DIRECTION 1: In the records below, find every line that contains the string "sketchPlane" and copy each one. Matching is case-sensitive.

DOCUMENT EXTRACT:
:::::
You don't need to remove the meaningful choice from the skill system design to ease up exploration restrictions. Alex could, for instance, introduce a setting that reduces supply and fuel costs, increase cargo space, etc.

That isn't the system as presented. It's not the intent of the system that validates it's existence, it's what it actually does.

The choice for the large part are completely arbitrary. This is a skill build like a MMO. But it's like someone put the skill "choices" in a randomizer. And the skills aren't just locked behind a tree but investment in a tree where more of that is happening.

The skills weren't designed for a choice system like this. You can see trees like like industry that don't work worth a damn with this new system. Enjoy your skill investment into leftover garbage colony skill that became I5.
It's not even
"I don't want these bonuses."
it's
"I use AI cores so these point do literally nothing for me and I'm forced to take them because there is no way to repeat the tree without doing it which is what people are talking about when they say this restrictive system is terrible."
:::::
SUPPLIED MATERIAL:
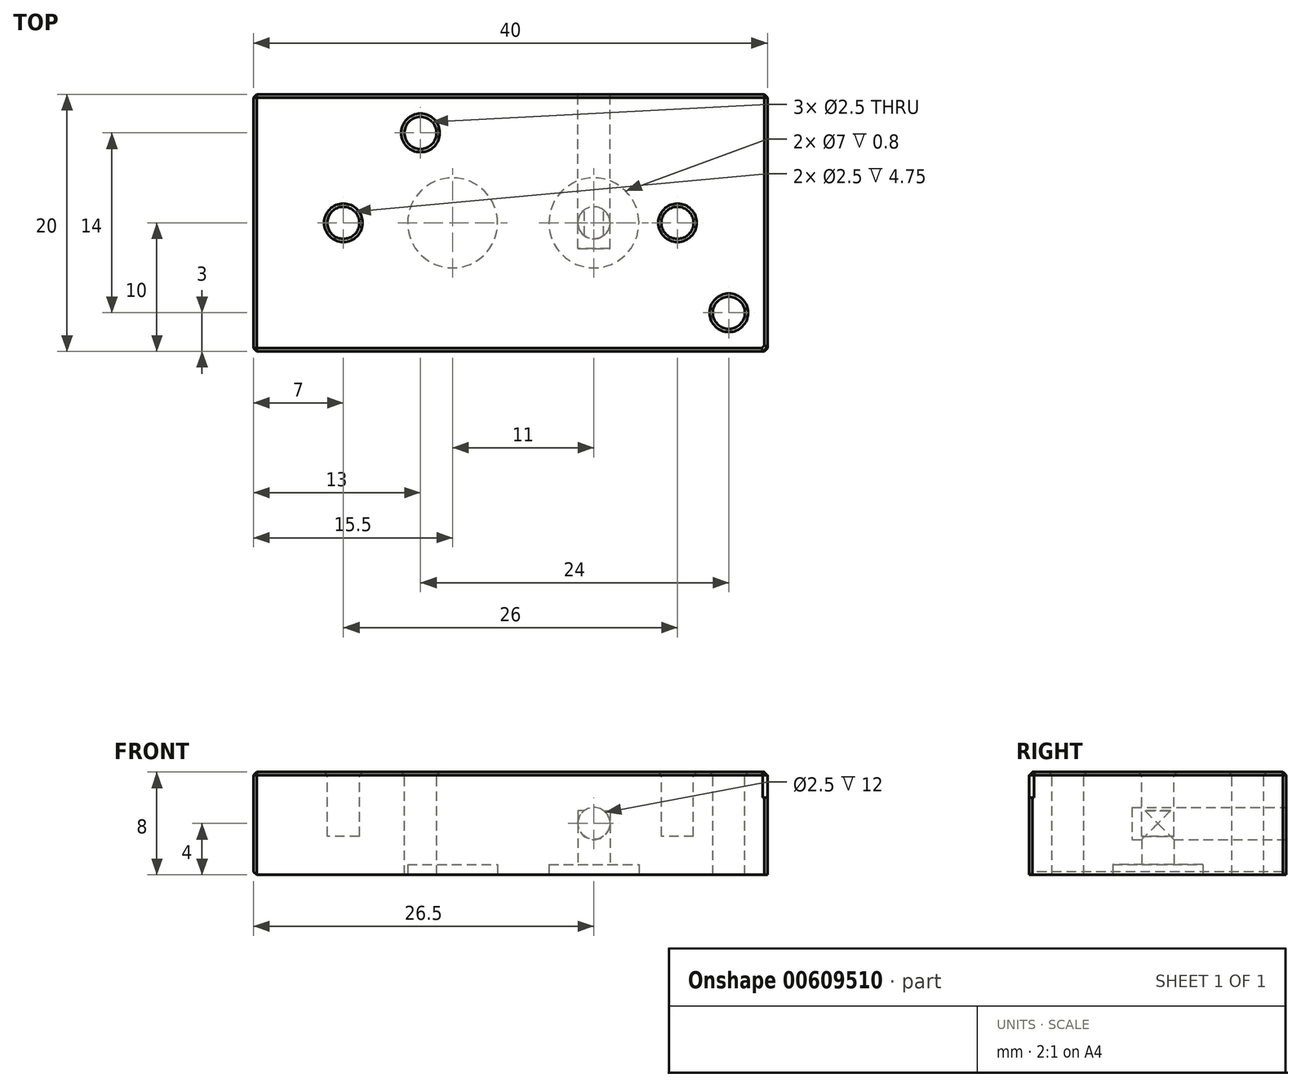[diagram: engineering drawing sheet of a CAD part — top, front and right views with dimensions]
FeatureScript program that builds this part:
annotation { "Feature Type Name" : "Feature", "Feature Type Description" : "" }
export const myFeature = defineFeature(function(context is Context, id is Id, definition is map)
    precondition{}
    {
        {
            var Q0;
            Q0=qCreatedBy(makeId("Top.planeOp"),FACE);
            var sketch = newSketch(context, id + "F0", { "sketchPlane" : qUnion([Q0])});
            skLineSegment(sketch, "E0.bottom", {"start": v(0, 0) * mm, "end": v(40, 0) * mm});
            skLineSegment(sketch, "E0.top", {"start": v(0, -20) * mm, "end": v(40, -20) * mm});
            skLineSegment(sketch, "E0.left", {"start": v(0, 0) * mm, "end": v(0, -20) * mm});
            skLineSegment(sketch, "E0.right", {"start": v(40, 0) * mm, "end": v(40, -20) * mm});
            skSolve(sketch);
        }
        {
            var Q0;
            Q0=makeQuery(id+"F0.imprint","IMPRINT",FACE,{"disambiguationData":[TD([[makeQuery(id+"F0.imprint","IMPRINT",EDGE,{"derivedFrom":sQuery(id+"F0.wireOp",EDGE,"E0.bottom")}),-1.0]])]});
            extrude(context, id + "F1", {"entities" : qUnion([Q0]), "depth" : 8 * mm, "offsetDistance" : 25 * mm});
        }
        {
            var Q0;
            Q0=makeQuery(id+"F1.opExtrude","CAP_FACE",FACE,{"disambiguationData":[OSD([sQuery(id+"F0.wireOp",EDGE,"E0.bottom"),sQuery(id+"F0.wireOp",EDGE,"E0.top"),sQuery(id+"F0.wireOp",EDGE,"E0.left"),sQuery(id+"F0.wireOp",EDGE,"E0.right")])],"isStart":false});
            var sketch = newSketch(context, id + "F2", { "sketchPlane" : qUnion([Q0])});
            skLineSegment(sketch, "E1", {"start": v(40, -10) * mm, "end": v(0, -10) * mm, "construction": true});
            skCircle(sketch, "E2", {"center": v(26.5, -10) * mm, "radius": 1.25 * mm});
            skCircle(sketch, "E3", {"center": v(15.5, -10) * mm, "radius": 1.25 * mm});
            skCircle(sketch, "E4", {"center": v(26.5, -10) * mm, "radius": 3 * mm});
            skCircle(sketch, "E5", {"center": v(15.5, -10) * mm, "radius": 3 * mm});
            skLineSegment(sketch, "E6", {"start": v(37, -20) * mm, "end": v(37, -17) * mm, "construction": true});
            skLineSegment(sketch, "E7", {"start": v(37, -17) * mm, "end": v(40, -17) * mm, "construction": true});
            skLineSegment(sketch, "E8", {"start": v(0, -3) * mm, "end": v(13, -3) * mm, "construction": true});
            skLineSegment(sketch, "E9", {"start": v(13, -3) * mm, "end": v(13, 0) * mm, "construction": true});
            skCircle(sketch, "E10", {"center": v(13, -3) * mm, "radius": 1.25 * mm});
            skCircle(sketch, "E11", {"center": v(37, -17) * mm, "radius": 1.25 * mm});
            skArc(sketch, "E12", {"start": v(15.13, -16.25) * mm, "mid": v(13, -14.12) * mm, "end": v(10.88, -16.25) * mm});
            skLineSegment(sketch, "E13", {"start": v(10.88, -16.25) * mm, "end": v(10.88, -20) * mm});
            skLineSegment(sketch, "E14", {"start": v(15.13, -16.25) * mm, "end": v(15.13, -20) * mm});
            skArc(sketch, "E15", {"start": v(34.88, -3.75) * mm, "mid": v(35.5, -5.25) * mm, "end": v(37, -5.88) * mm});
            skLineSegment(sketch, "E16", {"start": v(37, -5.88) * mm, "end": v(40, -5.88) * mm});
            skLineSegment(sketch, "E17", {"start": v(34.88, -3.75) * mm, "end": v(34.88, 0) * mm});
            skSolve(sketch);
        }
        {
            var Q0;
            Q0=makeQuery(id+"F1.opExtrude","CAP_FACE",FACE,{"disambiguationData":[OSD([sQuery(id+"F0.wireOp",EDGE,"E0.bottom"),sQuery(id+"F0.wireOp",EDGE,"E0.top"),sQuery(id+"F0.wireOp",EDGE,"E0.left"),sQuery(id+"F0.wireOp",EDGE,"E0.right")])],"isStart":true});
            var sketch = newSketch(context, id + "F3", { "sketchPlane" : qUnion([Q0])});
            skLineSegment(sketch, "E18.bottom", {"start": v(-8.36, -7.93) * mm, "end": v(37.73, -7.93) * mm});
            skLineSegment(sketch, "E18.top", {"start": v(-8.36, 26.65) * mm, "end": v(37.73, 26.65) * mm});
            skLineSegment(sketch, "E18.left", {"start": v(-8.36, -7.93) * mm, "end": v(-8.36, 26.65) * mm});
            skLineSegment(sketch, "E18.right", {"start": v(37.73, -7.93) * mm, "end": v(37.73, 26.65) * mm});
            skSolve(sketch);
        }
        {
            var Q0;
            Q0=makeQuery(id+"F2.imprint","IMPRINT",FACE,{"disambiguationData":[TD([[makeQuery(id+"F2.imprint","IMPRINT",EDGE,{"derivedFrom":sQuery(id+"F2.wireOp",EDGE,"E10")}),1.0]])]});
            var Q1;
            Q1=makeQuery(id+"F2.imprint","IMPRINT",FACE,{"disambiguationData":[TD([[makeQuery(id+"F2.imprint","IMPRINT",EDGE,{"derivedFrom":sQuery(id+"F2.wireOp",EDGE,"E11")}),1.0]])]});
            extrude(context, id + "F4", {"entities" : qUnion([Q0, Q1]), "operationType" : NewBodyOperationType.REMOVE, "oppositeDirection" : true, "depth" : 25 * mm, "offsetDistance" : 25 * mm});
        }
        {
            var Q0;
            Q0=makeQuery(id+"F1.opExtrude","SWEPT_FACE",FACE,{"disambiguationData":[OSD([sQuery(id+"F0.wireOp",EDGE,"E0.bottom")])]});
            var sketch = newSketch(context, id + "F5", { "sketchPlane" : qUnion([Q0])});
            skLineSegment(sketch, "E19", {"start": v(-40, 4) * mm, "end": v(0, 4) * mm, "construction": true});
            skCircle(sketch, "E20", {"center": v(-26.5, 4) * mm, "radius": 1.25 * mm});
            skSolve(sketch);
        }
        {
            var Q0;
            Q0=makeQuery(id+"F5.imprint","IMPRINT",FACE,{"disambiguationData":[TD([[makeQuery(id+"F5.imprint","IMPRINT",EDGE,{"derivedFrom":sQuery(id+"F5.wireOp",EDGE,"E20")}),1.0]])]});
            extrude(context, id + "F6", {"entities" : qUnion([Q0]), "operationType" : NewBodyOperationType.REMOVE, "oppositeDirection" : true, "depth" : 12 * mm, "offsetDistance" : 25 * mm});
        }
        {
            var Q0;
            Q0=makeQuery(id+"F1.opExtrude","CAP_FACE",FACE,{"disambiguationData":[OSD([sQuery(id+"F0.wireOp",EDGE,"E0.bottom"),sQuery(id+"F0.wireOp",EDGE,"E0.top"),sQuery(id+"F0.wireOp",EDGE,"E0.left"),sQuery(id+"F0.wireOp",EDGE,"E0.right")])],"isStart":true});
            var sketch = newSketch(context, id + "F7", { "sketchPlane" : qUnion([Q0])});
            skLineSegment(sketch, "E21", {"start": v(40, 10) * mm, "end": v(0, 10) * mm, "construction": true});
            skCircle(sketch, "E22", {"center": v(26.5, 10) * mm, "radius": 1.25 * mm});
            skSolve(sketch);
        }
        {
            var Q0;
            Q0=makeQuery(id+"F7.imprint","IMPRINT",FACE,{"disambiguationData":[TD([[makeQuery(id+"F7.imprint","IMPRINT",EDGE,{"derivedFrom":sQuery(id+"F7.wireOp",EDGE,"E22")}),1.0]])]});
            extrude(context, id + "F8", {"entities" : qUnion([Q0]), "operationType" : NewBodyOperationType.REMOVE, "oppositeDirection" : true, "depth" : 5 * mm, "offsetDistance" : 25 * mm});
        }
        {
            var Q0;
            Q0=makeQuery(id+"F1.opExtrude","CAP_FACE",FACE,{"disambiguationData":[OSD([sQuery(id+"F0.wireOp",EDGE,"E0.bottom"),sQuery(id+"F0.wireOp",EDGE,"E0.top"),sQuery(id+"F0.wireOp",EDGE,"E0.left"),sQuery(id+"F0.wireOp",EDGE,"E0.right")])],"isStart":false});
            var sketch = newSketch(context, id + "F9", { "sketchPlane" : qUnion([Q0])});
            skCircle(sketch, "E23", {"center": v(13, -3) * mm, "radius": 4 * mm});
            skCircle(sketch, "E24", {"center": v(37, -17) * mm, "radius": 4 * mm});
            skSolve(sketch);
        }
        {
            var Q0;
            Q0=makeQuery(id+"F9.imprint","IMPRINT",FACE,{"disambiguationData":[TD([[makeQuery(id+"F9.imprint","IMPRINT",EDGE,{"derivedFrom":makeQuery(id+"F4.boolean.opBoolean","COPY",EDGE,{"derivedFrom":makeQuery(id+"F4.opExtrude","CAP_EDGE",EDGE,{"disambiguationData":[OSD([sQuery(id+"F2.wireOp",EDGE,"E11")])],"isStart":true})})}),-1.0]])]});
            var Q1;
            {var subQ0=sQuery(id+"F9.wireOp",EDGE,"E24");var subQ1=makeQuery(id+"F1.opExtrude","CAP_EDGE",EDGE,{"disambiguationData":[OSD([sQuery(id+"F0.wireOp",EDGE,"E0.top")])],"isStart":false});var subQ2=makeQuery(id+"F9.imprint","INTERSECT",VERTEX,{"disambiguationData":[OD(1.0)],"derivedFrom":[subQ1,subQ0]});Q1=makeQuery(id+"F9.imprint","IMPRINT",FACE,{"disambiguationData":[TD([[makeQuery(id+"F9.imprint","IMPRINT",EDGE,{"disambiguationData":[TD([[subQ2,-1.0]])],"derivedFrom":subQ0}),-1.0]])]});}
            var Q2;
            Q2=makeQuery(id+"F9.imprint","IMPRINT",FACE,{"disambiguationData":[TD([[makeQuery(id+"F9.imprint","IMPRINT",EDGE,{"derivedFrom":makeQuery(id+"F4.boolean.opBoolean","COPY",EDGE,{"derivedFrom":makeQuery(id+"F4.opExtrude","CAP_EDGE",EDGE,{"disambiguationData":[OSD([sQuery(id+"F2.wireOp",EDGE,"E10")])],"isStart":true})})}),-1.0]])]});
            extrude(context, id + "F10", {"entities" : qUnion([Q0, Q1, Q2]), "operationType" : NewBodyOperationType.REMOVE, "oppositeDirection" : true, "depth" : 2 * mm, "offsetDistance" : 25 * mm});
        }
        {
            var Q0;
            Q0=makeQuery(id+"F1.opExtrude","CAP_FACE",FACE,{"disambiguationData":[OSD([sQuery(id+"F0.wireOp",EDGE,"E0.bottom"),sQuery(id+"F0.wireOp",EDGE,"E0.top"),sQuery(id+"F0.wireOp",EDGE,"E0.left"),sQuery(id+"F0.wireOp",EDGE,"E0.right")])],"isStart":true});
            var sketch = newSketch(context, id + "F11", { "sketchPlane" : qUnion([Q0])});
            skCircle(sketch, "E25", {"center": v(26.5, 10) * mm, "radius": 2.5 * mm});
            skCircle(sketch, "E26", {"center": v(26.5, 10) * mm, "radius": 3.5 * mm});
            skCircle(sketch, "E27", {"center": v(15.5, 10) * mm, "radius": 2.5 * mm});
            skCircle(sketch, "E28", {"center": v(15.5, 10) * mm, "radius": 3.5 * mm});
            skSolve(sketch);
        }
        {
            var Q0;
            Q0=makeQuery(id+"F11.imprint","IMPRINT",FACE,{"disambiguationData":[TD([[makeQuery(id+"F11.imprint","IMPRINT",EDGE,{"derivedFrom":sQuery(id+"F11.wireOp",EDGE,"E25")}),-1.0]])]});
            var Q1;
            Q1=makeQuery(id+"F11.imprint","IMPRINT",FACE,{"disambiguationData":[TD([[makeQuery(id+"F11.imprint","IMPRINT",EDGE,{"derivedFrom":sQuery(id+"F11.wireOp",EDGE,"E25")}),1.0]])]});
            var Q2;
            Q2=makeQuery(id+"F11.imprint","IMPRINT",FACE,{"disambiguationData":[TD([[makeQuery(id+"F11.imprint","IMPRINT",EDGE,{"derivedFrom":sQuery(id+"F11.wireOp",EDGE,"E27")}),-1.0]])]});
            var Q3;
            Q3=makeQuery(id+"F11.imprint","IMPRINT",FACE,{"disambiguationData":[TD([[makeQuery(id+"F11.imprint","IMPRINT",EDGE,{"derivedFrom":sQuery(id+"F11.wireOp",EDGE,"E27")}),1.0]])]});
            extrude(context, id + "F12", {"entities" : qUnion([Q0, Q1, Q2, Q3]), "operationType" : NewBodyOperationType.REMOVE, "flatOperationType" : FlatOperationType.REMOVE, "oppositeDirection" : true, "depth" : .8 * mm, "offsetDistance" : 25 * mm, "domain" : OperationDomain.MODEL});
        }
        {
            var Q0;
            Q0=makeQuery(id+"F1.opExtrude","CAP_FACE",FACE,{"disambiguationData":[OSD([sQuery(id+"F0.wireOp",EDGE,"E0.bottom"),sQuery(id+"F0.wireOp",EDGE,"E0.top"),sQuery(id+"F0.wireOp",EDGE,"E0.left"),sQuery(id+"F0.wireOp",EDGE,"E0.right")])],"isStart":false});
            var sketch = newSketch(context, id + "F13", { "sketchPlane" : qUnion([Q0])});
            skLineSegment(sketch, "E29", {"start": v(0, -10) * mm, "end": v(40, -10) * mm, "construction": true});
            skCircle(sketch, "E30", {"center": v(7, -10) * mm, "radius": 1.25 * mm});
            skCircle(sketch, "E31", {"center": v(33, -10) * mm, "radius": 1.25 * mm});
            skSolve(sketch);
        }
        {
            var Q0;
            Q0=makeQuery(id+"F13.imprint","IMPRINT",FACE,{"disambiguationData":[TD([[makeQuery(id+"F13.imprint","IMPRINT",EDGE,{"derivedFrom":sQuery(id+"F13.wireOp",EDGE,"E30")}),1.0]])]});
            var Q1;
            Q1=makeQuery(id+"F13.imprint","IMPRINT",FACE,{"disambiguationData":[TD([[makeQuery(id+"F13.imprint","IMPRINT",EDGE,{"derivedFrom":sQuery(id+"F13.wireOp",EDGE,"E31")}),1.0]])]});
            extrude(context, id + "F14", {"entities" : qUnion([Q0, Q1]), "operationType" : NewBodyOperationType.REMOVE, "oppositeDirection" : true, "depth" : 5 * mm, "offsetDistance" : 25 * mm});
        }
        {
            var Q0;
            Q0=makeQuery(id+"F1.opExtrude","CAP_FACE",FACE,{"disambiguationData":[OSD([sQuery(id+"F0.wireOp",EDGE,"E0.bottom"),sQuery(id+"F0.wireOp",EDGE,"E0.top"),sQuery(id+"F0.wireOp",EDGE,"E0.left"),sQuery(id+"F0.wireOp",EDGE,"E0.right")])],"isStart":false});
            var Q1;
            Q1=makeQuery(id+"F6.boolean.opBoolean","COPY",EDGE,{"derivedFrom":makeQuery(id+"F6.opExtrude","CAP_EDGE",EDGE,{"disambiguationData":[OSD([sQuery(id+"F5.wireOp",EDGE,"E20")])],"isStart":true})});
            var Q2;
            Q2=makeQuery(id+"F1.opExtrude","SWEPT_FACE",FACE,{"disambiguationData":[OSD([sQuery(id+"F0.wireOp",EDGE,"E0.left")])]});
            var Q3;
            Q3=makeQuery(id+"F1.opExtrude","SWEPT_EDGE",EDGE,{"disambiguationData":[OSD([sQuery(id+"F0.wireOp",EDGE,"E0.top"),sQuery(id+"F0.wireOp",EDGE,"E0.right")])]});
            var Q4;
            Q4=makeQuery(id+"F1.opExtrude","SWEPT_EDGE",EDGE,{"disambiguationData":[OSD([sQuery(id+"F0.wireOp",EDGE,"E0.bottom"),sQuery(id+"F0.wireOp",EDGE,"E0.right")])]});
            chamfer(context, id + "F15", {"entities" : qUnion([Q0, Q1, Q2, Q3, Q4]), "width" : 0.25 * mm, "tangentPropagation" : true});
        }
    });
:::::
DIRECTION 2: Continue the forum post about the game's skill system, starting after its last sentence.

WRITTEN RESPONSE 1:
            var sketch = newSketch(context, id + "F0", { "sketchPlane" : qUnion([Q0])});
            var sketch = newSketch(context, id + "F2", { "sketchPlane" : qUnion([Q0])});
            var sketch = newSketch(context, id + "F3", { "sketchPlane" : qUnion([Q0])});
            var sketch = newSketch(context, id + "F5", { "sketchPlane" : qUnion([Q0])});
            var sketch = newSketch(context, id + "F7", { "sketchPlane" : qUnion([Q0])});
            var sketch = newSketch(context, id + "F9", { "sketchPlane" : qUnion([Q0])});
            var sketch = newSketch(context, id + "F11", { "sketchPlane" : qUnion([Q0])});
            var sketch = newSketch(context, id + "F13", { "sketchPlane" : qUnion([Q0])});

WRITTEN RESPONSE 2:
Then you got stuff like I4 bonuses cancelling themselves out. Because the entire tree was half assed and every tree has some kind of dumbness in it, like locking points in tech/leadership.

The point everyone is missing is that this new system doesn't do what you are all arguing it's intended to do. It's why so many threads are made about it, it's why so many object to it.

Know what I think? I think your playstyles didn't get completely gutted by the changes so you all are speaking from a place of ignorance at the loss of our playstyle. It's a, sure your playstyle got destroyed, but mine still works and I get the general idea of the new system. So defend the system then I guess? Say it works, say the people objecting want everything and in the same post acknowledge limitations without connecting it to the people objecting. edit: Also keep saying the people against it want things easier. Because we couldn't flip that on you and say combat bonuses are crutches for terrible players who should play on easier setting Alex should create. That feel good?

Tell me when it actually becomes a "meaningful choice" system. Because that's only it's goal atm.
« Last Edit: April 26, 2021, 02:39:55 AM by Locklave »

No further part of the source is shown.